=== Begin Enclosure ===
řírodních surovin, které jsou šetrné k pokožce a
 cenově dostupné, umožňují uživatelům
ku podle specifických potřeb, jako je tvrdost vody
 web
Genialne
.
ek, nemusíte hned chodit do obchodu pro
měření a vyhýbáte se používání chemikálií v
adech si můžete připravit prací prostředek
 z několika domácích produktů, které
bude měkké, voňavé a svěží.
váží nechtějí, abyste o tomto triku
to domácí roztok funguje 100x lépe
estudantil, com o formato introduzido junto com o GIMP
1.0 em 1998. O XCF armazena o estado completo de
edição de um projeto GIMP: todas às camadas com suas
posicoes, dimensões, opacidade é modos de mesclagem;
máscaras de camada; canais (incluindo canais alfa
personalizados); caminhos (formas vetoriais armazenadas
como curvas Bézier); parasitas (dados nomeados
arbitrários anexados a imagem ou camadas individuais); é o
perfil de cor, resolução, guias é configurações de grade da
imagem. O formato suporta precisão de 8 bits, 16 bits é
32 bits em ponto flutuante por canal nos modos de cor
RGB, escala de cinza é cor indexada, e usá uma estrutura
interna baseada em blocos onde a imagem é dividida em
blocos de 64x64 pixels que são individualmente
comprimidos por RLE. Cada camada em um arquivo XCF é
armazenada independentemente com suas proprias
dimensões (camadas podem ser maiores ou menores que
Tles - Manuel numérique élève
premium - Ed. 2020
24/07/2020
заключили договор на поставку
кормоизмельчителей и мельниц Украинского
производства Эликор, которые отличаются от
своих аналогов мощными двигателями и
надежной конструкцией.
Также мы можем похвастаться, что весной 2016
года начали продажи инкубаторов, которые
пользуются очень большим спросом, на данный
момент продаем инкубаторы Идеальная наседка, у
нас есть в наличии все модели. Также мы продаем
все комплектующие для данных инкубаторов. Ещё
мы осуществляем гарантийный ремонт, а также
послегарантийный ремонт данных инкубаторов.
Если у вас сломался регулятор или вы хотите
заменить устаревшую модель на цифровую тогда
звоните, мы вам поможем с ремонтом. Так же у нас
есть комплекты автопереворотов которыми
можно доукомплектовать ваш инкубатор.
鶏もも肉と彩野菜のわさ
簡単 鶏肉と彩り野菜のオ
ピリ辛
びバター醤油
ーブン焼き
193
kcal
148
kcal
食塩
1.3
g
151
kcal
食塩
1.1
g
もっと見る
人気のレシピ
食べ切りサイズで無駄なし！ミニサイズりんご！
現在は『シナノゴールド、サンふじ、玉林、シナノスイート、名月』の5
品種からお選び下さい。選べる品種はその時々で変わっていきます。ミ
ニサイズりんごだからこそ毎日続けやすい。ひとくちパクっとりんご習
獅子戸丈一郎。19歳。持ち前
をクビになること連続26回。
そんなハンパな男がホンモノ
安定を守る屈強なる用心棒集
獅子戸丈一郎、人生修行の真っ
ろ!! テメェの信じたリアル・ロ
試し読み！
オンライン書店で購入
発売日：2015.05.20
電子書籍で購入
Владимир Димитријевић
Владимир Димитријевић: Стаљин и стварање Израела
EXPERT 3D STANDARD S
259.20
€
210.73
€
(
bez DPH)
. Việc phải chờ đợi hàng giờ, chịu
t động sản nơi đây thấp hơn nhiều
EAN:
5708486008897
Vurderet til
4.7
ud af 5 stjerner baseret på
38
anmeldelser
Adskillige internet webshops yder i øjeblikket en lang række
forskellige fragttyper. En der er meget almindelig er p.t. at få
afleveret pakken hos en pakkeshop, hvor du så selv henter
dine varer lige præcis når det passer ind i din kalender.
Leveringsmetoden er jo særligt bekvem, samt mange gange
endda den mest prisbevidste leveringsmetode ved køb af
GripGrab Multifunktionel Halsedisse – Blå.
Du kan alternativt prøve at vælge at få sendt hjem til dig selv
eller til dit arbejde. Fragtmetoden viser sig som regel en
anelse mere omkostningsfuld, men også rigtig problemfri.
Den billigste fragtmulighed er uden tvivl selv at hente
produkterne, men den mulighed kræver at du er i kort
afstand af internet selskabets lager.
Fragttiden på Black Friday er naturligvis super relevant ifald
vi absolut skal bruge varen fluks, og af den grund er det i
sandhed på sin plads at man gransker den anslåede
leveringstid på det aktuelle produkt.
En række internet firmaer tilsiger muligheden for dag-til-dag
=== End Enclosure ===
* **JOB ITEM**
Output all of the data in full, exactly as given.

* **YOUR RESPONSE**
řírodních surovin, které jsou šetrné k pokožce a
 cenově dostupné, umožňují uživatelům
ku podle specifických potřeb, jako je tvrdost vody
 web
Genialne
.
ek, nemusíte hned chodit do obchodu pro
měření a vyhýbáte se používání chemikálií v
adech si můžete připravit prací prostředek
 z několika domácích produktů, které
bude měkké, voňavé a svěží.
váží nechtějí, abyste o tomto triku
to domácí roztok funguje 100x lépe
estudantil, com o formato introduzido junto com o GIMP
1.0 em 1998. O XCF armazena o estado completo de
edição de um projeto GIMP: todas às camadas com suas
posicoes, dimensões, opacidade é modos de mesclagem;
máscaras de camada; canais (incluindo canais alfa
personalizados); caminhos (formas vetoriais armazenadas
como curvas Bézier); parasitas (dados nomeados
arbitrários anexados a imagem ou camadas individuais); é o
perfil de cor, resolução, guias é configurações de grade da
imagem. O formato suporta precisão de 8 bits, 16 bits é
32 bits em ponto flutuante por canal nos modos de cor
RGB, escala de cinza é cor indexada, e usá uma estrutura
interna baseada em blocos onde a imagem é dividida em
blocos de 64x64 pixels que são individualmente
comprimidos por RLE. Cada camada em um arquivo XCF é
armazenada independentemente com suas proprias
dimensões (camadas podem ser maiores ou menores que
Tles - Manuel numérique élève
premium - Ed. 2020
24/07/2020
заключили договор на поставку
кормоизмельчителей и мельниц Украинского
производства Эликор, которые отличаются от
своих аналогов мощными двигателями и
надежной конструкцией.
Также мы можем похвастаться, что весной 2016
года начали продажи инкубаторов, которые
пользуются очень большим спросом, на данный
момент продаем инкубаторы Идеальная наседка, у
нас есть в наличии все модели. Также мы продаем
все комплектующие для данных инкубаторов. Ещё
мы осуществляем гарантийный ремонт, а также
послегарантийный ремонт данных инкубаторов.
Если у вас сломался регулятор или вы хотите
заменить устаревшую модель на цифровую тогда
звоните, мы вам поможем с ремонтом. Так же у нас
есть комплекты автопереворотов которыми
можно доукомплектовать ваш инкубатор.
鶏もも肉と彩野菜のわさ
簡単 鶏肉と彩り野菜のオ
ピリ辛
びバター醤油
ーブン焼き
193
kcal
148
kcal
食塩
1.3
g
151
kcal
食塩
1.1
g
もっと見る
人気のレシピ
食べ切りサイズで無駄なし！ミニサイズりんご！
現在は『シナノゴールド、サンふじ、玉林、シナノスイート、名月』の5
品種からお選び下さい。選べる品種はその時々で変わっていきます。ミ
ニサイズりんごだからこそ毎日続けやすい。ひとくちパクっとりんご習
獅子戸丈一郎。19歳。持ち前
をクビになること連続26回。
そんなハンパな男がホンモノ
安定を守る屈強なる用心棒集
獅子戸丈一郎、人生修行の真っ
ろ!! テメェの信じたリアル・ロ
試し読み！
オンライン書店で購入
発売日：2015.05.20
電子書籍で購入
Владимир Димитријевић
Владимир Димитријевић: Стаљин и стварање Израела
EXPERT 3D STANDARD S
259.20
€
210.73
€
(
bez DPH)
. Việc phải chờ đợi hàng giờ, chịu
t động sản nơi đây thấp hơn nhiều
EAN:
5708486008897
Vurderet til
4.7
ud af 5 stjerner baseret på
38
anmeldelser
Adskillige internet webshops yder i øjeblikket en lang række
forskellige fragttyper. En der er meget almindelig er p.t. at få
afleveret pakken hos en pakkeshop, hvor du så selv henter
dine varer lige præcis når det passer ind i din kalender.
Leveringsmetoden er jo særligt bekvem, samt mange gange
endda den mest prisbevidste leveringsmetode ved køb af
GripGrab Multifunktionel Halsedisse – Blå.
Du kan alternativt prøve at vælge at få sendt hjem til dig selv
eller til dit arbejde. Fragtmetoden viser sig som regel en
anelse mere omkostningsfuld, men også rigtig problemfri.
Den billigste fragtmulighed er uden tvivl selv at hente
produkterne, men den mulighed kræver at du er i kort
afstand af internet selskabets lager.
Fragttiden på Black Friday er naturligvis super relevant ifald
vi absolut skal bruge varen fluks, og af den grund er det i
sandhed på sin plads at man gransker den anslåede
leveringstid på det aktuelle produkt.
En række internet firmaer tilsiger muligheden for dag-til-dag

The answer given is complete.